Stored data:
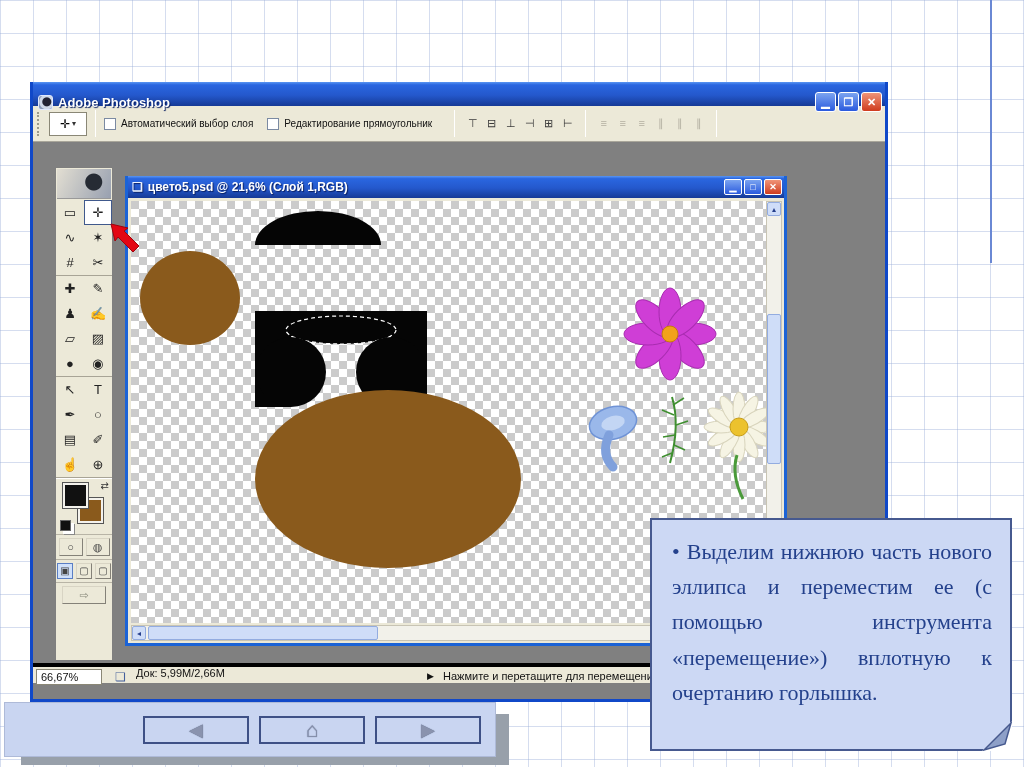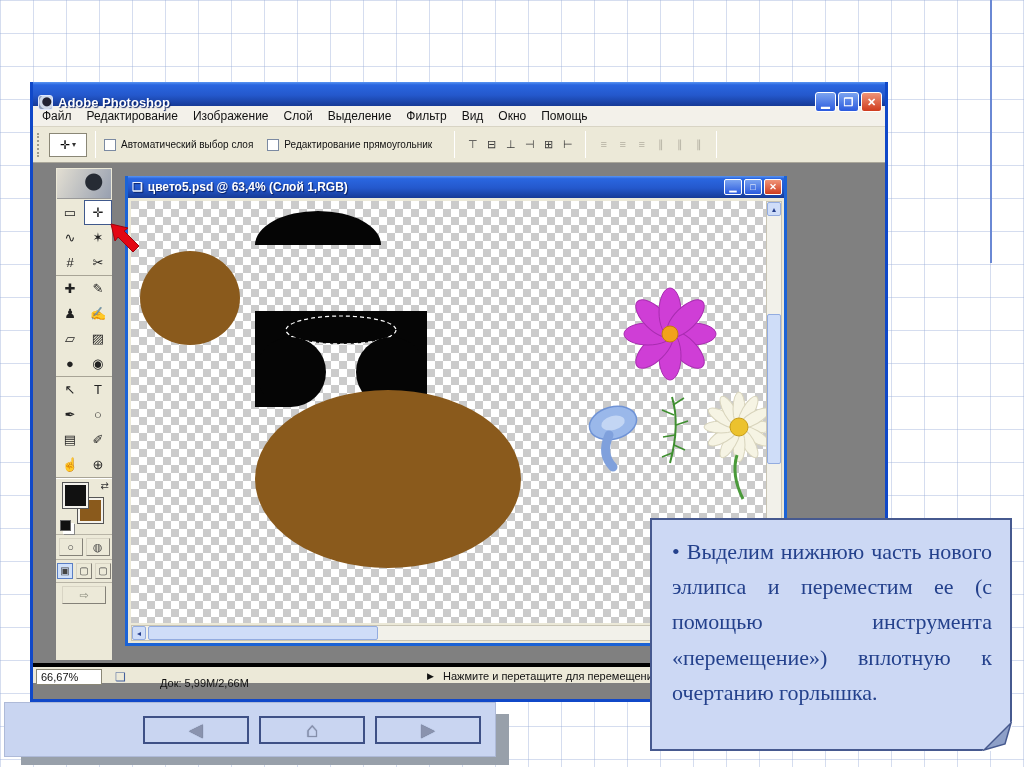--- a/index.html
+++ b/index.html
@@ -99,21 +99,21 @@
   .hthumb { position:absolute; top:0; left:16px; width:230px; height:14px; background:#cfddf8; border:1px solid #93ace0; border-radius:2px; }
   .scorner { position:absolute; right:2px; bottom:2px; width:16px; height:16px;
     background:repeating-linear-gradient(135deg,#ece9d8 0 3px,#b0ac9c 3px 4px); }
 
   
   .statusbar { position:absolute; left:0; right:0; bottom:16px; height:20px;
     background:#ece9d8; border-top:4px solid #000000; font-size:11px; color:#111; }
   .zoombox { position:absolute; left:3px; top:2px; width:66px; height:16px; background:#fff;
     border:1px solid #8a8776; padding:1px 0 0 4px; }
   .sb-docicon { position:absolute; left:82px; top:3px; color:#44609c; font-size:12px; }
-  .sb-docsize { position:absolute; left:103px; top:10px;margin-left:24px; }
+  .sb-docsize { position:absolute; left:103px; top:0; }
   .sb-play { position:absolute; left:394px; top:4px; font-size:9px; }
   .sb-tip { position:absolute; left:410px; top:3px; right:2px; white-space:nowrap; overflow:hidden; }
 
   
   .textbox { position:absolute; left:650px; top:518px; width:362px; height:233px;
     background:#ccd8f4; border:2px solid #46598f; z-index:40;
     font-family:"Liberation Serif", serif; color:#24418c; }
   .textbox-inner { padding:14px 18px 0 20px; font-size:22px; line-height:1.6; text-align:justify; }
   .fold-svg { position:absolute; right:-2px; bottom:-2px; }
 
@@ -136,31 +136,20 @@
 
     <div class="titlebar">
       <span class="app-icon"></span>
       <span>Adobe Photoshop</span>
       <span class="grow"></span>
       <span class="xpbtn">▁</span>
       <span class="xpbtn">❐</span>
       <span class="xpbtn close">✕</span>
     </div>
 
-    <div class="menubar">
-      <span>Файл</span>
-      <span>Редактирование</span>
-      <span>Изображение</span>
-      <span>Слой</span>
-      <span>Выделение</span>
-      <span>Фильтр</span>
-      <span>Вид</span>
-      <span>Окно</span>
-      <span>Помощь</span>
-    </div>
 
     <div class="optionsbar">
       <span class="grip"></span>
       <span class="tool-preset">
         <span>✛</span>
         <span class="dd">▾</span>
       </span>
       <span class="osep"></span>
       <span class="cbgroup">
         <span class="cb"></span>
@@ -239,21 +228,21 @@
         </div>
       </div>
 
       <svg class="red-arrow" width="34" height="34" viewBox="0 0 34 34">
         <polygon points="2,2 19,6 15,9 30,24 24,30 9,15 6,19" fill="#e30613" stroke="#9f040d" stroke-width="1"></polygon>
       </svg>
 
       <div class="docwin">
         <div class="doc-titlebar">
           <span class="doc-icon">❏</span>
-          <span>цвето5.psd @ 63,4% (Слой 1,RGB)</span>
+          <span>цвето5.psd @ 21,6% (Слой 1,RGB)</span>
           <span class="grow"></span>
           <span class="docbtn">▁</span>
           <span class="docbtn">□</span>
           <span class="docbtn close">✕</span>
         </div>
 
         <svg class="canvas-svg" width="636" height="422" viewBox="0 0 636 422">
           <defs>
             <pattern id="chk" width="16" height="16" patternUnits="userSpaceOnUse">
               <rect width="16" height="16" fill="#ffffff"></rect>

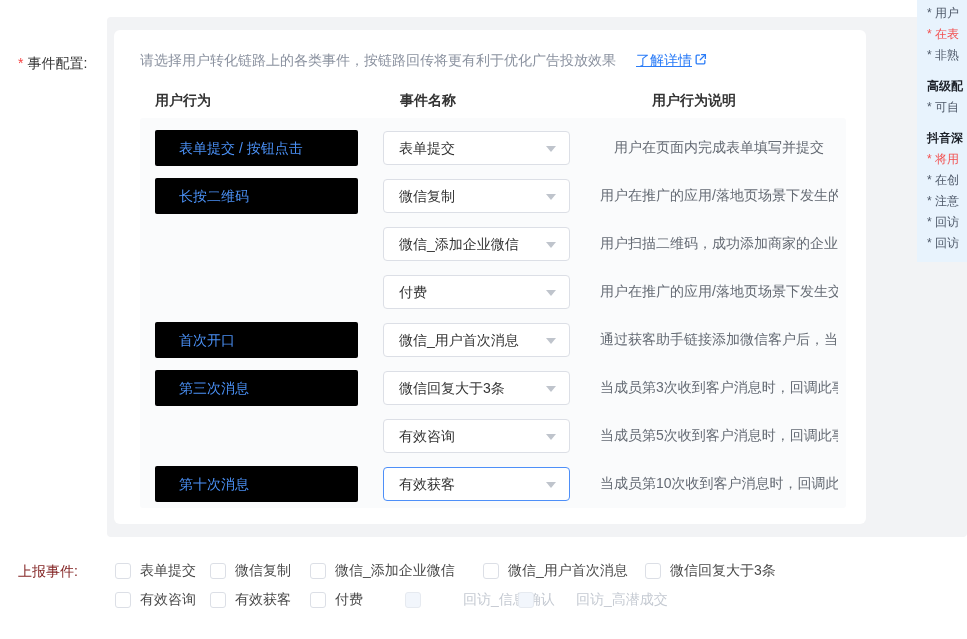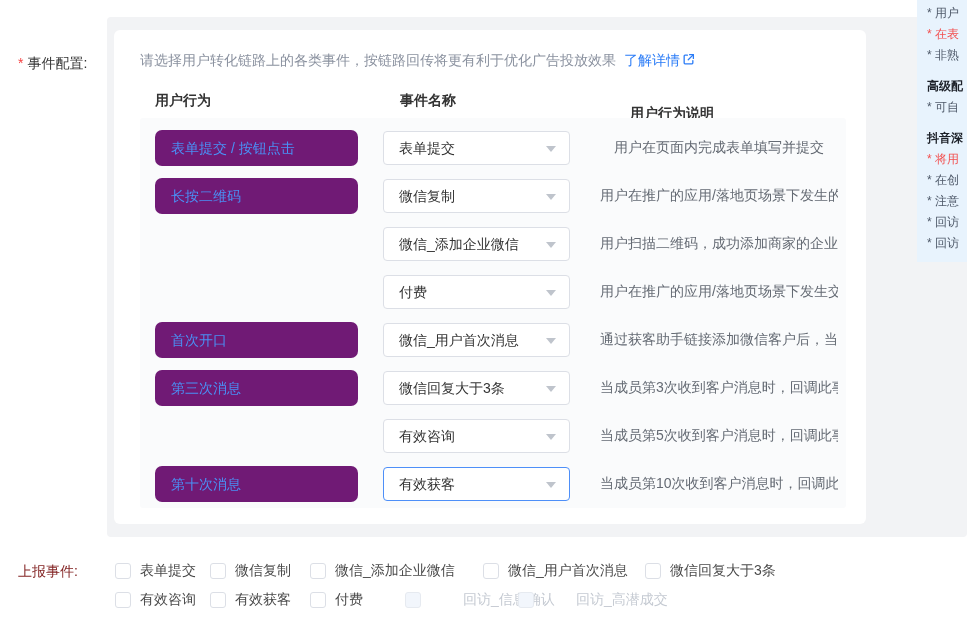--- a/index.html
+++ b/index.html
@@ -19,34 +19,34 @@
   }
   
   .field-label { position:absolute; left:18px; top:55px; font-size:14px; color:#333; }
   .req { color:#f53f3f; margin-right:4px; }
   
   .card {
     position:absolute; left:114px; top:30px; width:752px; height:494px;
     background:#ffffff; border-radius:6px;
   }
   .instruction { position:absolute; left:26px; top:22px; font-size:14px; color:#8a919f; white-space:nowrap; }
-  .detail-link { color:#2b7cf7; cursor:pointer; margin-left:8px; }
+  .detail-link { color:#2b7cf7; cursor:pointer; margin-left:20px;text-decoration:underline; }
   .detail-link svg { vertical-align:-1px; margin-left:2px; }
   .col-headers { position:absolute; top:62px; left:0; width:100%; font-weight:bold; color:#333; }
   .col-h { position:absolute; white-space:nowrap; }
-  .col-h1 { left:41px; } .col-h2 { left:286px; } .col-h3 { left:516px;margin-top:13px; }
+  .col-h1 { left:41px; } .col-h2 { left:286px; } .col-h3 { left:538px; }
   
   .rows-block {
     position:absolute; left:26px; top:88px; width:706px; height:390px;
     background:#fafbfc; border-radius:3px; padding-top:6px;
   }
   .evt-row { position:relative; height:48px; display:flex; align-items:center; }
   .pill {
     margin-left:15px; width:203px; height:36px; line-height:36px;
-    background:#701a75; border-radius:7px; padding-left:16px;
+    background:#000000; border-radius:2px; padding-left:24px;
     color:#4a90f5; font-size:14px; cursor:pointer;
     white-space:nowrap; overflow:hidden;
   }
   .dropdown {
     position:absolute; left:243px; top:7px; width:187px; height:34px;
     background:#fff; border:1px solid #dcdfe6; border-radius:4px;
     line-height:32px; padding-left:15px; color:#333; cursor:pointer;
     white-space:nowrap; overflow:hidden;
   }
   .dropdown.focused { border-color:#4e8ff8; }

Exercise brief: Your task is to find each line in the entries that contains the string "radius" and copy it.

Expected output:
   .hthumb { position:absolute; top:0; left:16px; width:230px; height:14px; background:#cfddf8; border:1px solid #93ace0; border-radius:2px; }
     background:#ffffff; border-radius:6px;
     background:#fafbfc; border-radius:3px; padding-top:6px;
-    background:#701a75; border-radius:7px; padding-left:16px;
+    background:#000000; border-radius:2px; padding-left:24px;
     background:#fff; border:1px solid #dcdfe6; border-radius:4px;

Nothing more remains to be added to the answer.